# [EXERCISE]
Leaving out the pictures, output each record exactly as it stands.

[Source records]
·····

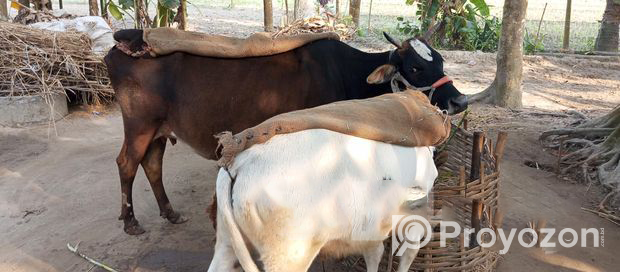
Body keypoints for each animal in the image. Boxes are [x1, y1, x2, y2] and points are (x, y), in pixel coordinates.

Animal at [211, 129, 438, 270]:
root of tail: (239, 164)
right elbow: (408, 253)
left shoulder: (372, 227)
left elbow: (375, 252)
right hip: (287, 254)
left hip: (226, 241)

·····

# [TASK ANSWER]
Body keypoints for each animal in the image. Boxes are [x1, y1, x2, y2] and points are (x, y), in pixel coordinates.

Animal at [211, 129, 438, 270]:
root of tail: (239, 164)
right elbow: (408, 253)
left shoulder: (372, 227)
left elbow: (375, 252)
right hip: (287, 254)
left hip: (226, 241)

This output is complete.